For centuries, philosophers and other critical thinkers have questioned what can truly be defined as art. In the 21st century, many discredit video games as just another form of media, but some games have proven to transcend the medium and cross over into artistic territory.
When mentioning art, people usually think of a famous painting or sculpture, and in art class, students are usually only exposed to these physical forms. However, the word extends to other areas such as auditory and the performing arts. There is no clear definition of art, and although video games may not be applicable to the word, according to some, it is an insult to game developers that games are not recognized for their artistic value.
Roger Ebert was perhaps the most infamous disputer in this debate. Before he passed away, he claimed that video games could never be considered art because they have rules and an outcome. In his article titled “Video games can never be art,” he writes with a severely closed-mind.
He believed art is an experience, which differs from the gameplay of video games. When viewing art at a gallery, for example, there is no touching. When playing a game, however, Ebert argues that using the controller sucks players out of that experience. His statement is undeniable, but video games are able to achieve artistic status figuratively rather than physically.
Freshman Rohan Pandit says, “Games such as ‘Call of Duty’ should not be considered art. There is no substance to any of the characters and the story is an afterthought to gameplay.”
If Ebert focused on the emotional aspects of modern gaming, he would have realized that video games embody artistic creativity through a strong narrative and graphic design.

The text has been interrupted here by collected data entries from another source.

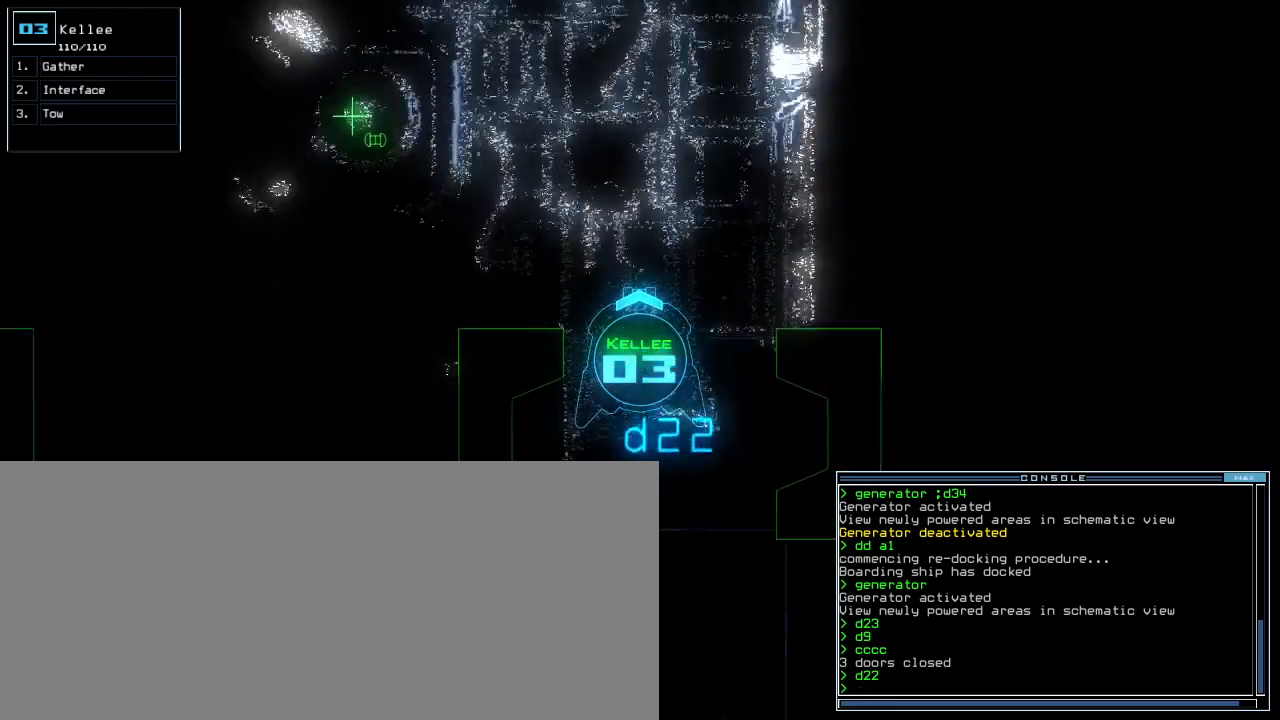
{"keys": ["left", "up"], "events": [[280, "left", "down"], [380, "left", "up"], [500, "left", "down"]]}
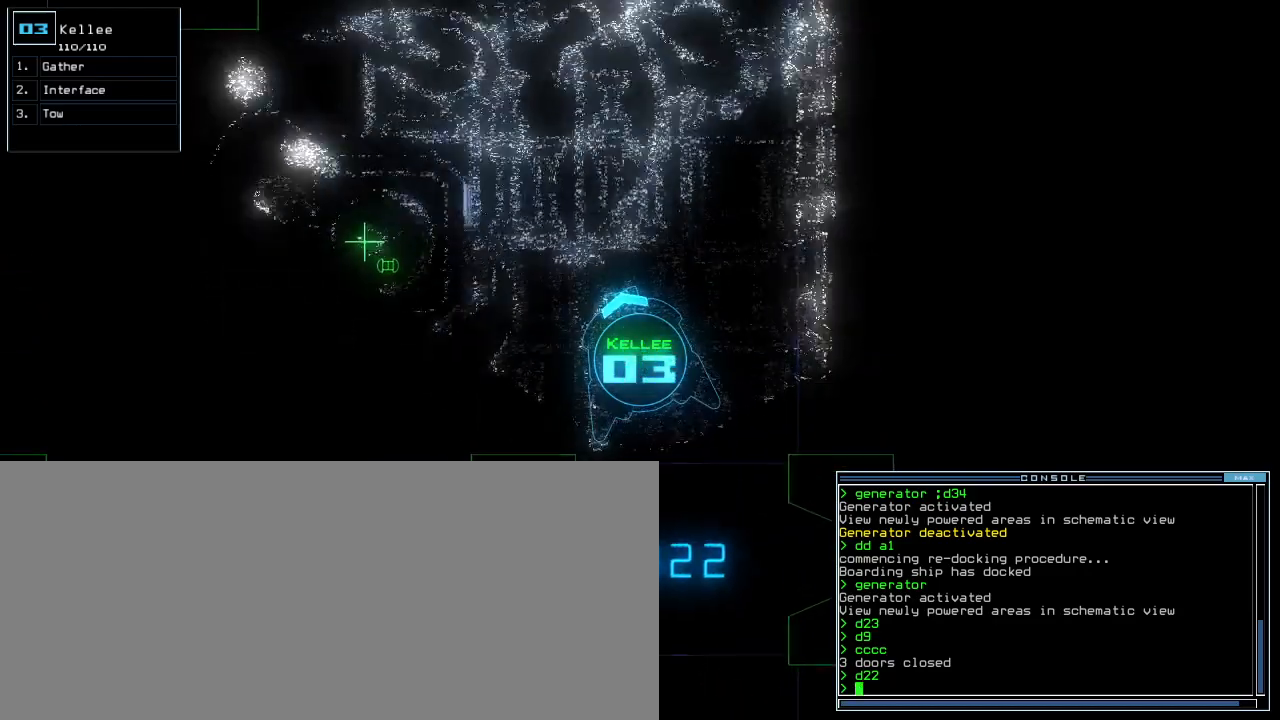
{"keys": ["up"], "events": [[260, "left", "up"]]}
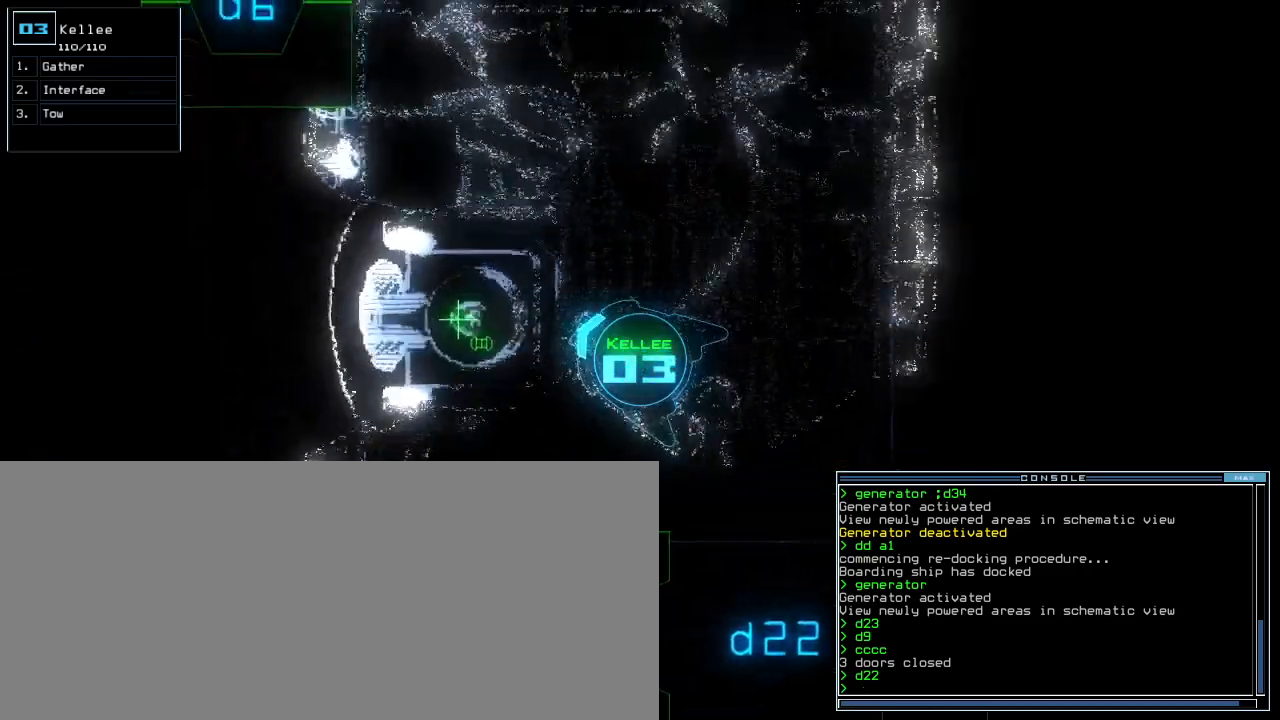
{"keys": ["space"]}
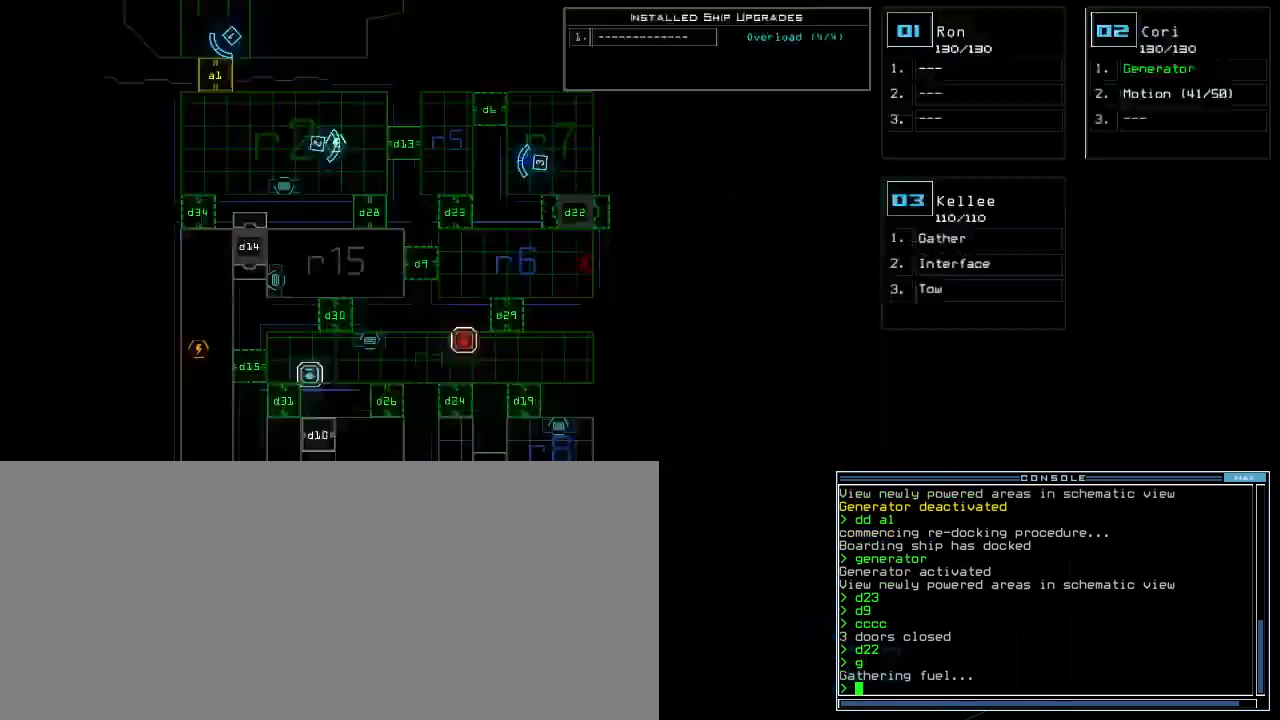
{"keys": [], "events": [[20, "space", "up"]]}
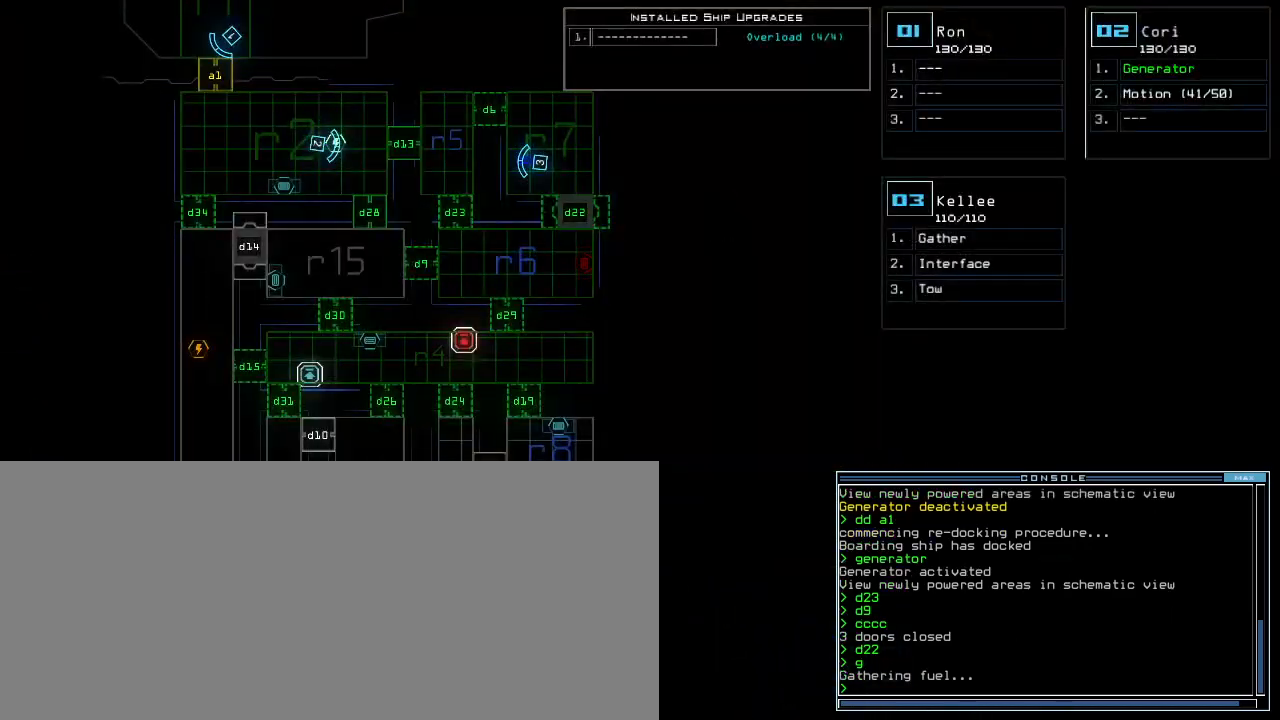
{"keys": [], "events": [[240, "space", "down"], [320, "space", "up"], [400, "d", "down"], [480, "d", "up"]]}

A narrative or other form of storytelling is commonplace in the industry. Almost all games look to tell a story, and with that story comes a message that writers want to convey. Not every game reaches the same level of artistic status, but thought-provoking and emotional journeys are the most expressive. If a game makes you think and question yourself or the world around you, then that game should not be considered just another form of entertainment.
One of the most important parts of a game are the graphics. Set pieces, models, backgrounds, and animations are just a few aspects of artistic direction that are vital to the success of a game. If a setting can successfully make a player feel certain emotions, then the developers have truly crafted a world that resonates with its audience.
Freshman Marissa Casella says, “Artistic value also depends on how much effort the creators put into the scenery. A realistic setting can immerse players and even entrance them in some cases.”
All art has a purpose, theme, or reason to invoke emotion in its observer. Artists always put meaning into their work, and the same could be said about video games.
What do video games mean to you? Will video games ever be universally considered as art? What needs to happen for this to be the case?